Darüber hinaus müssen die europäischen Mitgliedsstaaten, allen voran die deutsche Bundesregierung, die lebensrettende Rolle der zivilen Rettungsorganisationen anerkennen und sich entschlossen gegen die Kriminalisierung von Flucht und humanitärer Hilfe im Mittelmeer stellen. Wenn die zivilen Retter_innen weiter behindert werden, wird es nicht nur weniger Schiffe geben, um Menschen aus Seenot zu retten, sondern auch weniger Möglichkeiten, das tatsächliche Ausmaß des Sterbens im Mittelmeer zu bezeugen.

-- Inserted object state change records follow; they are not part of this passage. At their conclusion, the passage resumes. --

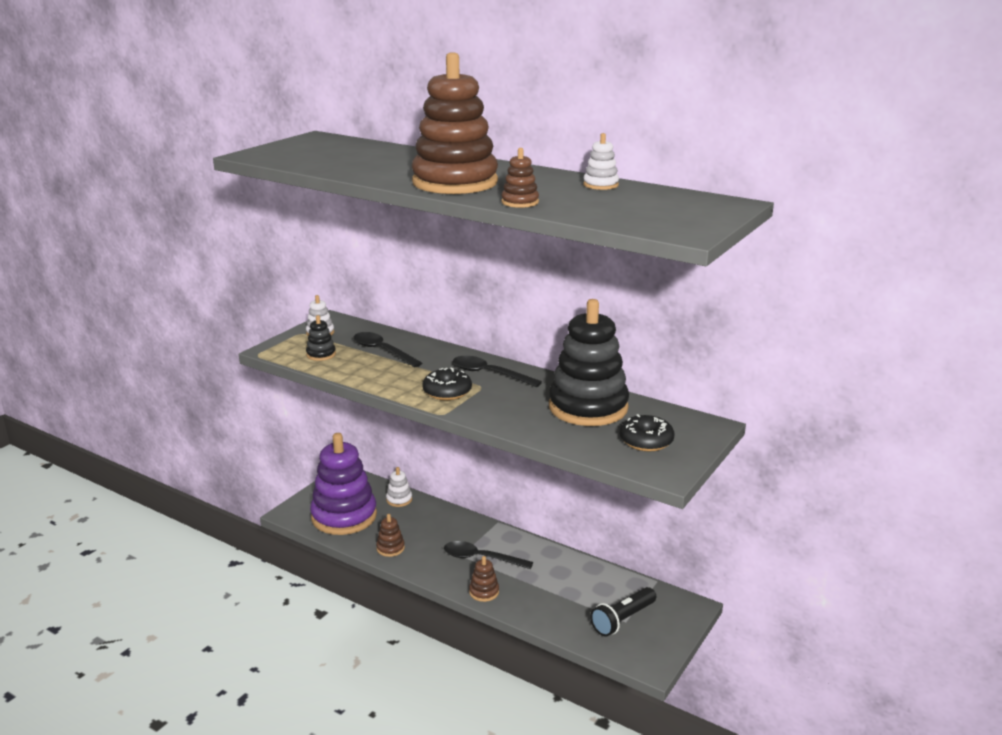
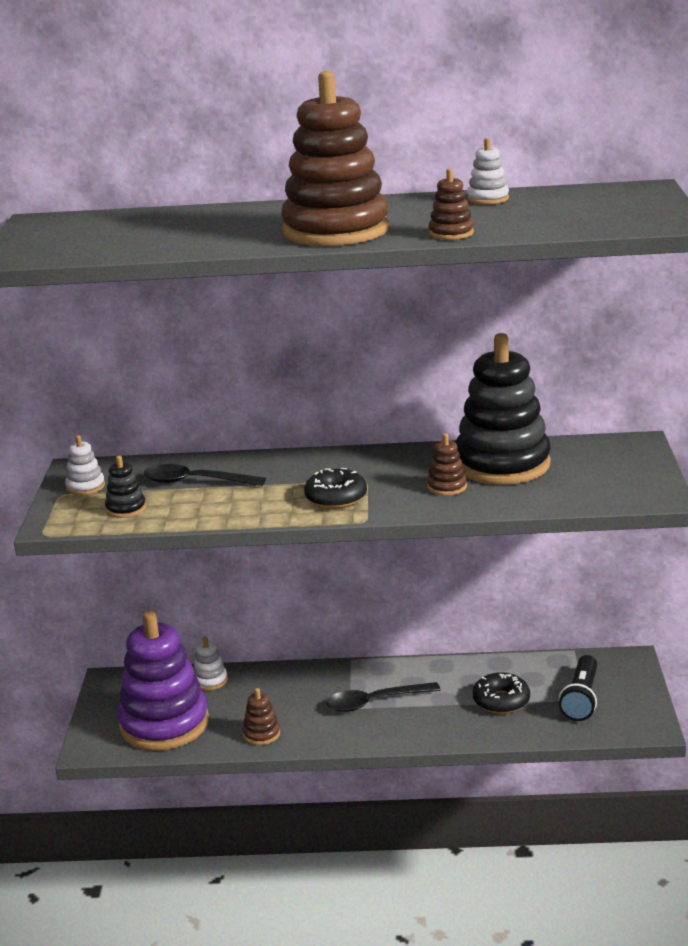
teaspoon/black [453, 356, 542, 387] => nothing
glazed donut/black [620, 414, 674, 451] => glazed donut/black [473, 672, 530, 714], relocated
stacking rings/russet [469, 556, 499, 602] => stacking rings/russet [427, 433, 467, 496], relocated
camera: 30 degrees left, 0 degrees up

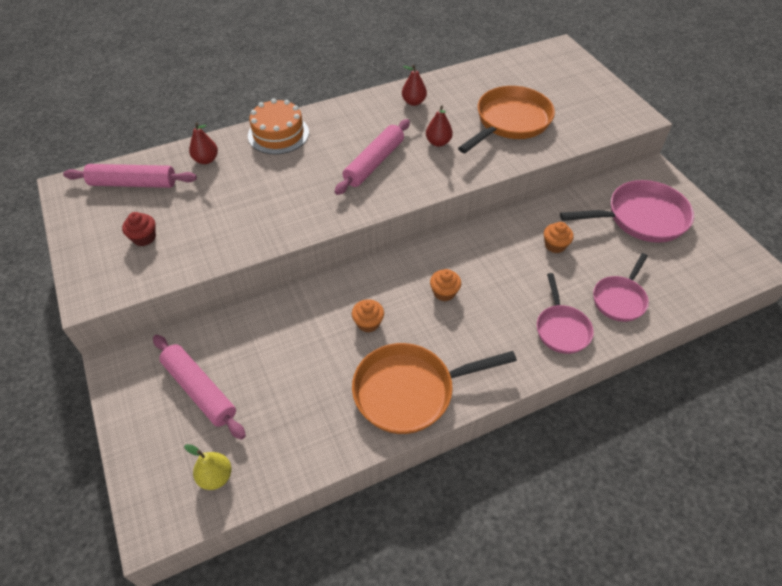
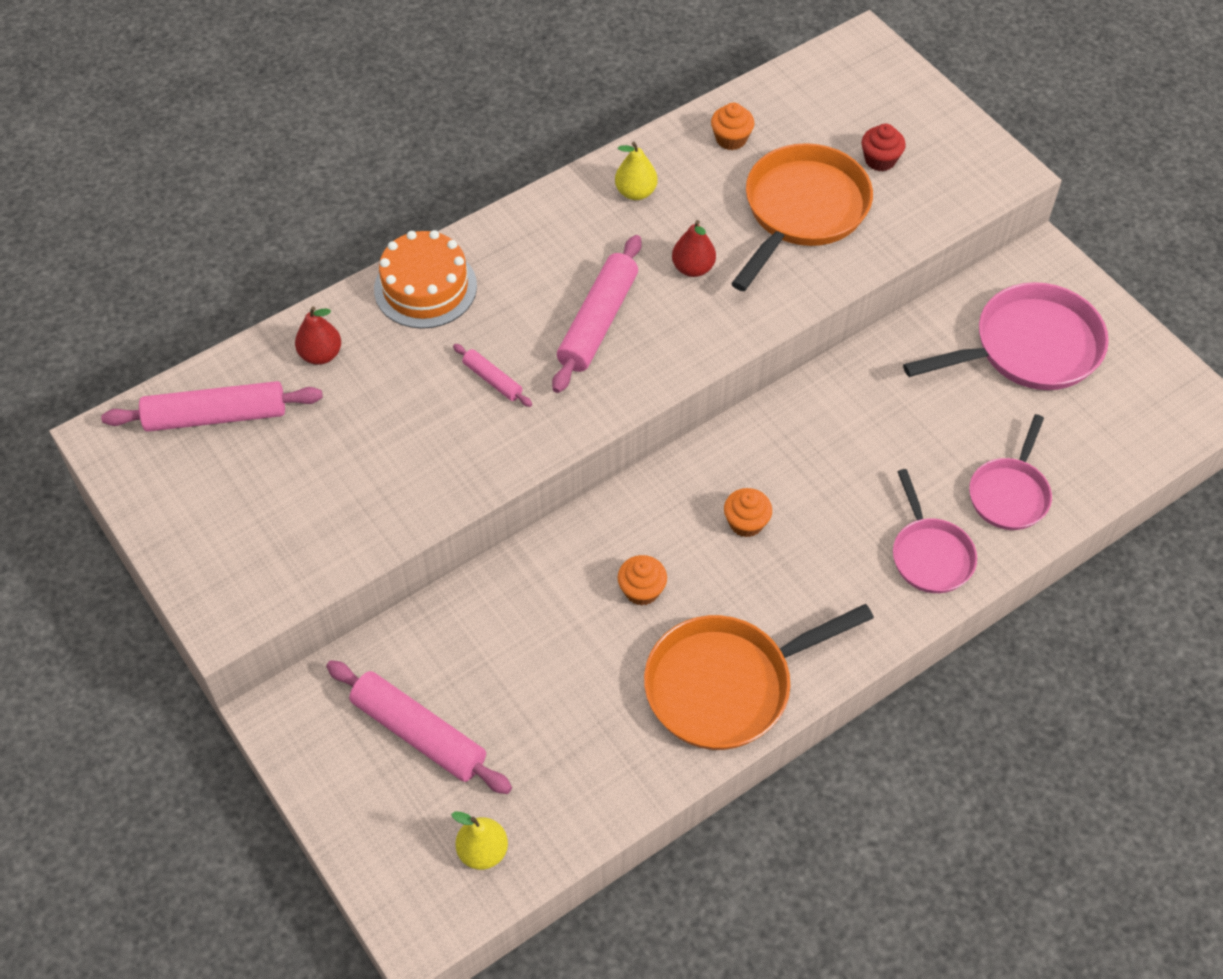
toy pear/red [402, 64, 427, 106] => toy pear/bright yellow [615, 142, 658, 200]
muffin/red [122, 212, 156, 246] => muffin/red [862, 124, 906, 171], relocated
muffin/bright orange [544, 222, 574, 253] => muffin/bright orange [711, 103, 754, 150], relocated
nothing => pastry roller/rosy [453, 344, 532, 407]
camera: 10 degrees left, 5 degrees up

Es wird sich zeigen müssen, ob die Antwort Maltas und einiger aufnahmewilliger europäischer Staaten künftig als Blaupause für eine gesamteuropäische Lösung dienen kann. Was hingegen feststeht, ist, dass die Aquarius schnellstmöglich ins Mittelmeer vor die libysche Küste zurückkehren muss. Denn solange Menschen weiterhin ihr Leben riskieren, um vor der Gewalt in ihren Herkunftsländern und Libyen zu fliehen, muss humanitären Organisationen der Zugang im Mittelmeer gewährt werden.